[Opening RECORDS SHOWN section]
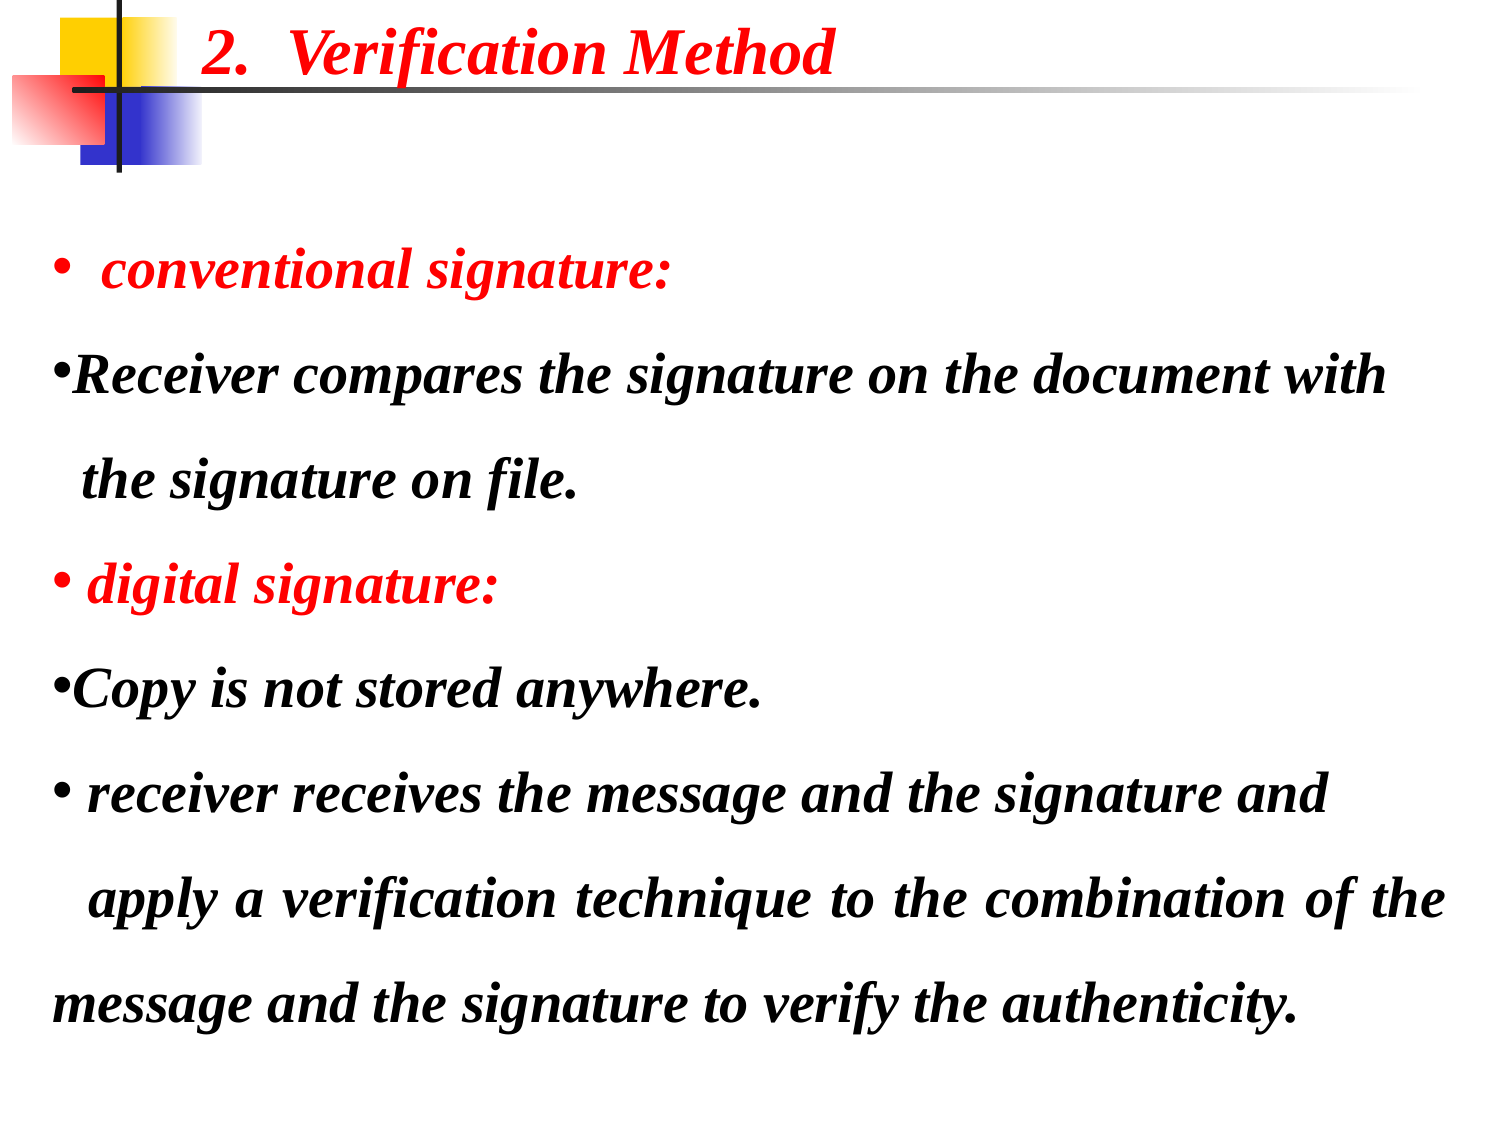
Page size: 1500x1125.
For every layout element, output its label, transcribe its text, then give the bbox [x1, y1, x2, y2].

text_box [80, 93, 116, 165]
text_box [116, 93, 122, 173]
text_box [858, 87, 1423, 93]
text_box [122, 93, 141, 165]
text_box [12, 75, 105, 145]
text_box 2. Verification Method [187, 0, 858, 95]
text_box [141, 93, 202, 165]
text_box conventional signature: Receiver compares the signature on the document with the signature on file. digital signature: Copy is not stored anywhere. receiver receives the message and the signature and apply a verification technique to the combination of the message and the signature to verify the authenticity. [37, 187, 1463, 1042]
text_box [72, 87, 187, 93]
text_box [122, 17, 177, 86]
text_box [60, 17, 116, 86]
text_box [116, 0, 122, 87]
[Closing RECORDS SHOWN section]
TASK DIRECTIONS:
Make an exact copy of the listing above. Its pictures are not needed.

ANSWER BOX:
Page size: 1500x1125.
For every layout element, output its label, transcribe its text, then give the bbox [x1, y1, x2, y2].

text_box [80, 93, 116, 165]
text_box [116, 93, 122, 173]
text_box [858, 87, 1423, 93]
text_box [122, 93, 141, 165]
text_box [12, 75, 105, 145]
text_box 2. Verification Method [187, 0, 858, 95]
text_box [141, 93, 202, 165]
text_box conventional signature: Receiver compares the signature on the document with the signature on file. digital signature: Copy is not stored anywhere. receiver receives the message and the signature and apply a verification technique to the combination of the message and the signature to verify the authenticity. [37, 187, 1463, 1042]
text_box [72, 87, 187, 93]
text_box [122, 17, 177, 86]
text_box [60, 17, 116, 86]
text_box [116, 0, 122, 87]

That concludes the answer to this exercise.